SPREMBERG. Hakenkreuz-Schmierereien, Hitlergrüße, Schüler in Angst: Im brandenburgischen Spremberg wächst der Einfluss rechtsextremer Kräfte – bis hinein in die Klassenzimmer. Jetzt schlägt Bürgermeisterin Christine Herntier öffentlich Alarm. Ihr eindringlicher Appell richtet sich an die Stadtgesellschaft – und an die Politik.
In der brandenburgischen Kleinstadt Spremberg ist etwas ins Rutschen geraten.

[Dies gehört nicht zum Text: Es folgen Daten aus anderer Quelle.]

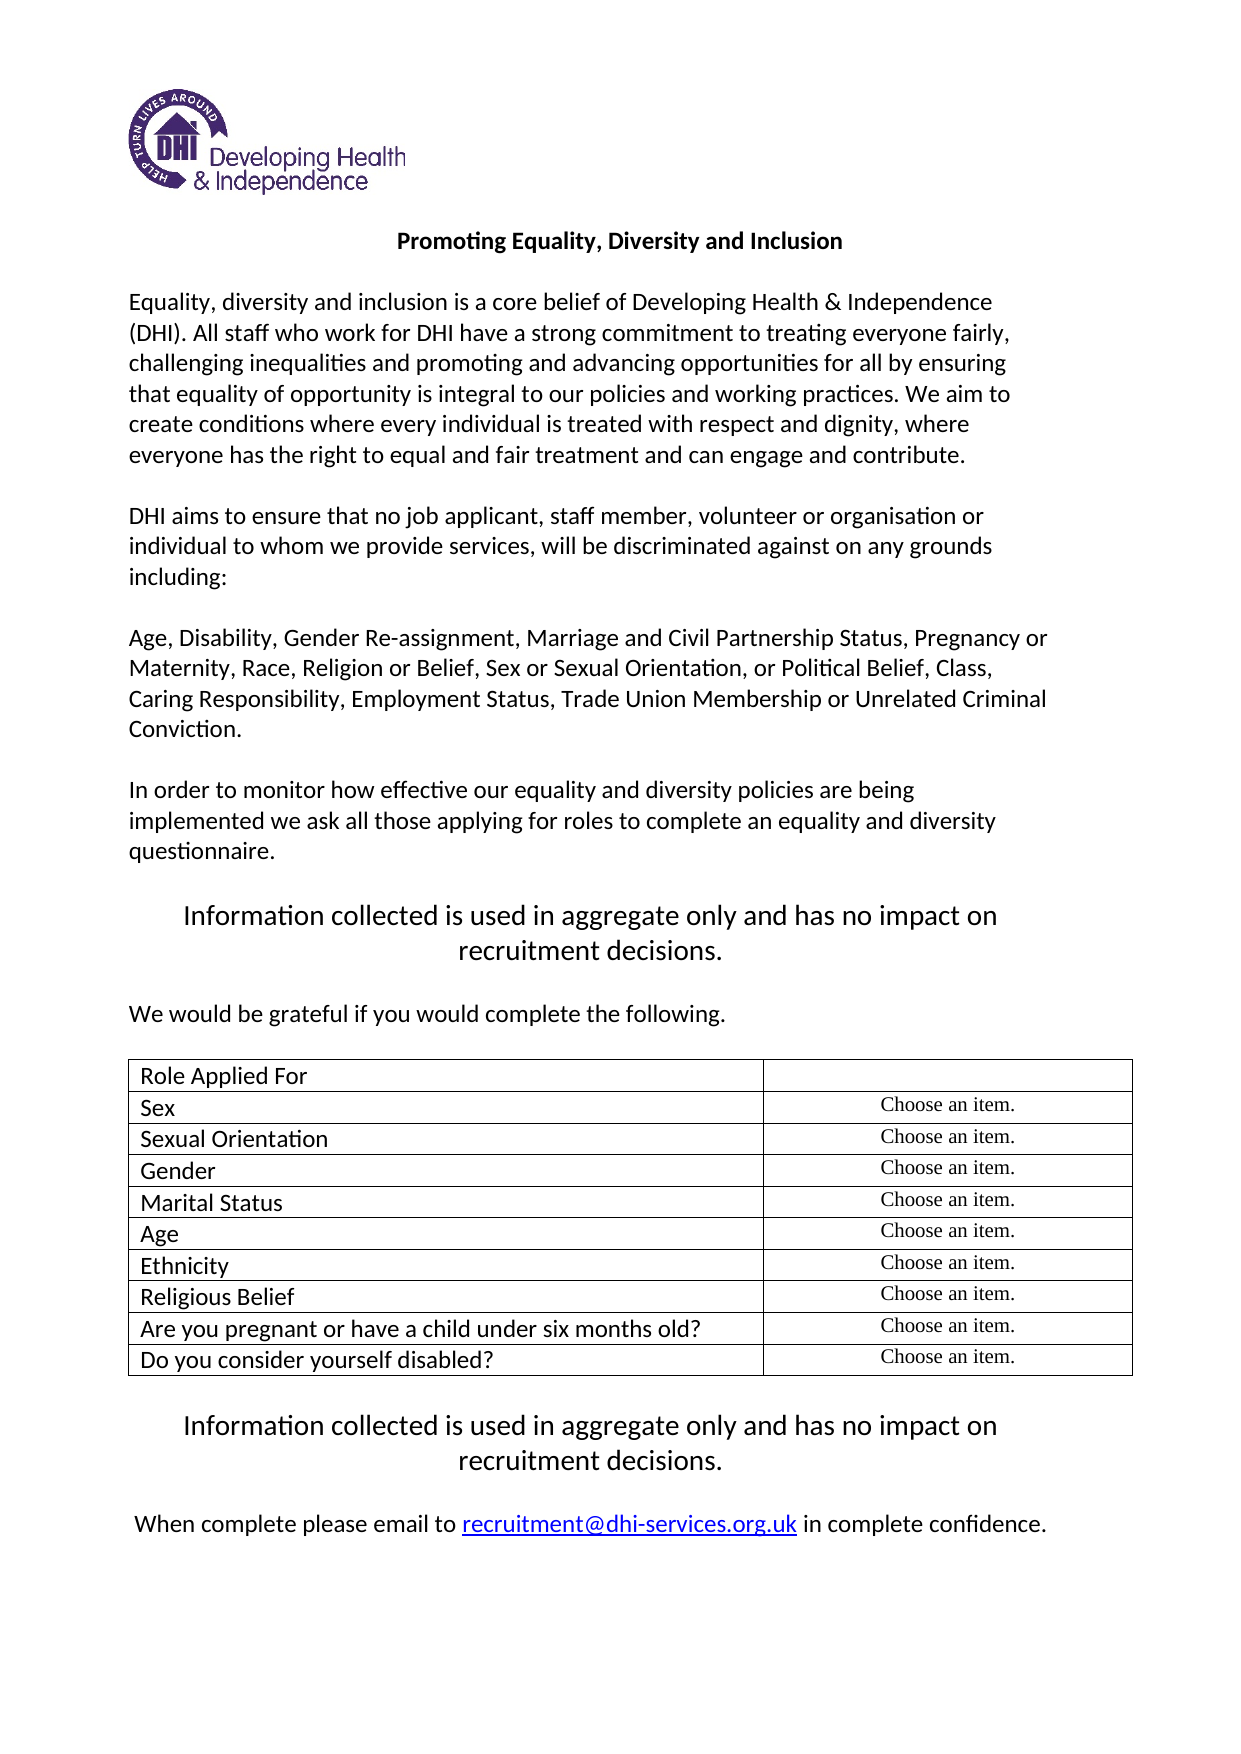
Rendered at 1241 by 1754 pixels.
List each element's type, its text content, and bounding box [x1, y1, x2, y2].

table_cell Religious Belief [129, 1281, 763, 1312]
table_cell Ethnicity [129, 1250, 763, 1280]
text Equality, diversity and inclusion is a core belief of Developing Health & Independence (DHI). All staff who work for DHI have a strong commitment to treating everyone fairly, challenging inequalities and promoting and advancing opportunities for all by ensuring that equality of opportunity is integral to our policies and working practices. We aim to create conditions where every individual is treated with respect and dignity, where everyone has the right to equal and fair treatment and can engage and contribute. [128, 286, 1053, 469]
table_cell Sexual Orientation [129, 1124, 763, 1154]
table_cell Gender [129, 1155, 763, 1186]
table_cell Age [129, 1218, 763, 1249]
table_cell Do you consider yourself disabled? [129, 1345, 763, 1375]
table_header Role Applied For [129, 1060, 763, 1091]
text When complete please email to recruitment@dhi-services.org.uk in complete confidence. [128, 1508, 1053, 1539]
text Age, Disability, Gender Re-assignment, Marriage and Civil Partnership Status, Pregnancy or Maternity, Race, Religion or Belief, Sex or Sexual Orientation, or Political Belief, Class, Caring Responsibility, Employment Status, Trade Union Membership or Unrelated Criminal Conviction. [128, 622, 1053, 744]
text Information collected is used in aggregate only and has no impact on recruitment decisions. [128, 1407, 1053, 1478]
table_cell Marital Status [129, 1187, 763, 1217]
text Information collected is used in aggregate only and has no impact on recruitment decisions. [128, 897, 1053, 968]
text DHI aims to ensure that no job applicant, staff member, volunteer or organisation or individual to whom we provide services, will be discriminated against on any grounds including: [128, 500, 1053, 591]
table_cell Are you pregnant or have a child under six months old? [129, 1313, 763, 1343]
picture [128, 89, 405, 195]
table_cell Sex [129, 1092, 763, 1122]
table_header [764, 1060, 1132, 1091]
title Promoting Equality, Diversity and Inclusion [187, 225, 1053, 256]
text We would be grateful if you would complete the following. [128, 998, 1053, 1029]
text In order to monitor how effective our equality and diversity policies are being implemented we ask all those applying for roles to complete an equality and diversity questionnaire. [128, 774, 1053, 866]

Die parteilose Bürgermeisterin Christine Herntier wagt einen ungewöhnlichen Schritt: In einem offenen Brief spricht sie erstmals öffentlich über das, was in ihrer Stadt immer deutlicher zutage tritt – und was bisher meist verschwiegen wurde: ein wachsender Einfluss rechtsextremer Kräfte. Ihre zentrale Sorge: der Zusammenhalt in der Stadt – und die Sicherheit an den Schulen. Was sie beschreibt, ist ein Klima der Angst, das längst auch Kinder, Jugendliche und Lehrkräfte erreicht hat.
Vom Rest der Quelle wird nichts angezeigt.